At the time the Constitution provided that:
XVIII. Any person holding any Office of Profit under the Crown, or having a Pension from the Crown during Pleasure or for Term of Years, shall be incapable of being elected, or of sitting or voting as a Member of the Legislative Assembly, unless he be One of the following official Members of the Government, that is to say, the Colonial Secretary, Colonial Treasurer, Auditor General, Attorney General, and Solicitor General, or One of such additional Officers, not being more than Five, as the Governor, with the advice of the Executive Council, may from Time to Time, by a notice in the Government Gazette, declare capable of being elected a Member of the said Assembly.

Adolphus Taylor argued that the Governor had already issued five proclamations prior to the appointment of Suttor and thus the appointments of Suttor and Reid to the office of Minister of Public Instruction meant they were disqualified. The Elections and Qualifications Committee agreed, declaring that both Suttor and Reid held an office of profit under the crown and they were both disqualified from holding office.

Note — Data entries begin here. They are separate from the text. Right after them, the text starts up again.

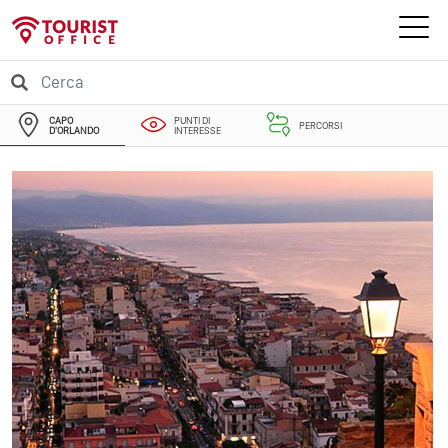
CAPO
PUNTI DI
PERCORSI
D'ORLANDO
INTERESSE
EVENTI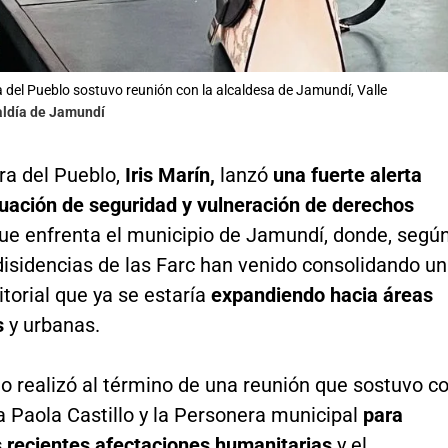
 del Pueblo sostuvo reunión con la alcaldesa de Jamundí, Valle
aldía de Jamundí
ra del Pueblo,
Iris Marín,
lanzó
una fuerte alerta
tuación de seguridad y vulneración de derechos
ue enfrenta el municipio de Jamundí, donde, segú
 disidencias de las Farc han venido consolidando un
ritorial que ya se estaría
expandiendo hacia áreas
s
y urbanas.
lo realizó al término de una reunión que sostuvo c
a Paola Castillo y la Personera municipal
para
s recientes afectaciones humanitarias
y el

The Protection and Political Reform League had intended to nominate Richard Luscombe, however he was withheld to avoid splitting the protectionist vote.

==Result==

1884 East Sydney by-election Friday 29 February
| Candidate |  | Votes | % |
|---|---|---|---|
| Sydney Burdekin (elected) |  | 2,138 | 50.5 |
| George Reid (defeated) |  | 2,098 | 49.5 |
| Total formal votes |  | 4,236 | 98.7 |
| Informal votes |  | 54 | 1.3 |
| Turnout |  | 4,290 | 48.1 |

The Committee of Elections and Qualifications held that an error in the drafting of the constitution meant that George Reid could not be validly appointed Minister of Public Instruction and declared his seat vacant.

==Aftermath==
While Reid was defeated, Suttor was unopposed in the Bathurst by-election. The errors were remedied by the Constitution Act Amendment Act 1884.

Reid did not regain a seat in Parliament until the October 1885 election.